● **TASK SET**:
1. Decide whether each statement agrees with the forum thread on losing the WAN connection, answering yes or no and quoting the thread's deciding words: (a) Express VPN gateways do not respond to ping. (b) The first host in the traceroute output is typically the one to use as the monitoring address. (c) Google DNS servers return ICMP with the same delay in every area.
2. Write the next part of the forum thread on the intermittent WAN connection, picking up after its final line.

>> START SUPPLIED TEXT

Losing WAN connection intermittently
-
@DaddyGo said in Losing WAN connection intermittently:
Try pinging the ISP gateway by default, if it does not ping (or so does not respond to ICMP), ithen you have to choose another option but not 8.8.8.8 (used a lot).
I think I have to start a new thread on the topic of which IP to monitor.
-
@Raffi_ said in Losing WAN connection intermittently:
I think I have to start a new thread on the topic of which IP to monitor.
imaginable
Monitoring the ISP gateway may be the best thing to do in this case.
It gives you accurate measurements of your internet connection.Google DNS servers return ICMP with different delays depending on the area, so the information is not relevant.
(it often also depends on their load, as they were not invented for this purpose)Unfortunately, a situation may arise where what is described above is not sustainable.
For example, Express VPN gateways do not respond to ping.
Therefore, we tend to use Cloudflare DNS for this purpose, but we must not forget that our pfSense device, ExpVPN server and CloudFlare device are in the same data center fortunately.ICMP responses arrive in 1 ms (or even less), but this is a special case, because many of our devices are located in larger data centers.
++++edit:
-
Using something close or something far away is a debatable topic.
Run these from some client on your LAN. 'traceroute -n -I google.com' and 'traceroute6 -n -I google.com' if needed. These commands work from a mac client, you may need some variant for your client device, in most networks. Using '-l' uses tcp instead of udp so limiters and the like aren't an issue.
Use the first host that isn't yours as your monitoring address. Typically the second one, the first being your LAN address.
This means you can reach your ISP. For me these don't change even when my public ip or ipv6 prefix changes (Spectrum/Time Warner), YMMV.
-
@jwj said in Losing WAN connection intermittently:
Using something close or something far away is a debatable topic.

>> END SUPPLIED TEXT
>> START GIVEN DATA

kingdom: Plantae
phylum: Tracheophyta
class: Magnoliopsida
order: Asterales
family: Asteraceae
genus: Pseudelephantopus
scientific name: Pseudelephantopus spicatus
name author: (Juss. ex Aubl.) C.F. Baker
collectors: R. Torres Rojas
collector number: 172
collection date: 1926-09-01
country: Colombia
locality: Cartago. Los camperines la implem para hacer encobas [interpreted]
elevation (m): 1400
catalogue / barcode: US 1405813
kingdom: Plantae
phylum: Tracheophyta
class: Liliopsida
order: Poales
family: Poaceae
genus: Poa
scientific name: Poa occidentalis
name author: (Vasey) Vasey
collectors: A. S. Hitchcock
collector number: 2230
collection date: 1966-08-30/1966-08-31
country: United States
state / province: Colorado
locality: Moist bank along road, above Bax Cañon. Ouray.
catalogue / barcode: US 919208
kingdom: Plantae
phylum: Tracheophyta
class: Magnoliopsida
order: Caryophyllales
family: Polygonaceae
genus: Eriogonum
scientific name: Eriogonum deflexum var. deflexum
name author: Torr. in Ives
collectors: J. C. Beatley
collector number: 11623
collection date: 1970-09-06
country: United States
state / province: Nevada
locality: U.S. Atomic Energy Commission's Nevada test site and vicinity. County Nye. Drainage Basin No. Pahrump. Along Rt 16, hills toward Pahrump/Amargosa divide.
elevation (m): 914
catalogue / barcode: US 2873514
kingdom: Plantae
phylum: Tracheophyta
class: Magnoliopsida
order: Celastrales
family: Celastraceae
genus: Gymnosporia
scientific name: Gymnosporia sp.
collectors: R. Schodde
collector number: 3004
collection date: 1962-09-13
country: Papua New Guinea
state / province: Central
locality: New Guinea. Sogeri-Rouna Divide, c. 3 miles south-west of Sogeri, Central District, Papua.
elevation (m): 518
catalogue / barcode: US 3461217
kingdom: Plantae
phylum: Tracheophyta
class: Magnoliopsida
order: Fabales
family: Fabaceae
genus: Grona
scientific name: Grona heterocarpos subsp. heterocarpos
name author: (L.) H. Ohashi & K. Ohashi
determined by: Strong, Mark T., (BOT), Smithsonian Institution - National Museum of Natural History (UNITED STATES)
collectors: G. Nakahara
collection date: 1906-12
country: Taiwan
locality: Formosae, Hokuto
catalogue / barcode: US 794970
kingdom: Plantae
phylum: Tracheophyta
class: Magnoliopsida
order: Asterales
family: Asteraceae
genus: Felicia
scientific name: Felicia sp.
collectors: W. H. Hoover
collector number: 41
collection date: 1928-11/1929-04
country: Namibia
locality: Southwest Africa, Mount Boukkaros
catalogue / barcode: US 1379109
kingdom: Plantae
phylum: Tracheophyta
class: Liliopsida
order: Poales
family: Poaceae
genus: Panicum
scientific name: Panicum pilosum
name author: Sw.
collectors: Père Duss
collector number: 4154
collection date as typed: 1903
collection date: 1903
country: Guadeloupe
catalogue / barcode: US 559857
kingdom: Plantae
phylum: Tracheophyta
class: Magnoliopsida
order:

>> END GIVEN DATA

● **WRITTEN ANSWERS**:
1.
(a) Yes: "Express VPN gateways do not respond to ping."
(b) No: "Typically the second one, the first being your LAN address."
(c) No: "Google DNS servers return ICMP with different delays depending on the area"

2.
Very debatable indeed, which is why I wanted to open that discussion here,
https://forum.netgate.com/topic/155243/monitor-ip-discussion
Everyone has a different solution and it's not always a one size fits all situation.
-
@Raffi_ I've used both. Can't say I thought one was better than the other. In terms of latency, high latency is relative not absolute so no advantage one way or the other to monitoring latency.
-
Regarding the IP-ping discussion, I've tried using the gateway, googles DNS, and a third private machine on the internet. The problem occurs regardless of which of them I use, as well as the settings for considering a gateway down.
Also changed the interface speed as @DaddyGo said, but it didn't have any effect.
Looking at the logs as this happen, it appears as if pfsense gets a lease normally from my ISP:
Jul 15 01:45:36 dhclient 22506 DHCPACK from 10.0.173.50 Jul 15 01:45:36 dhclient RENEW Jul 15 01:45:36 dhclient Creating resolv.conf Jul 15 01:45:36 dhclient 22506 bound to 83.252.76.59 -- renewal in 5400 seconds.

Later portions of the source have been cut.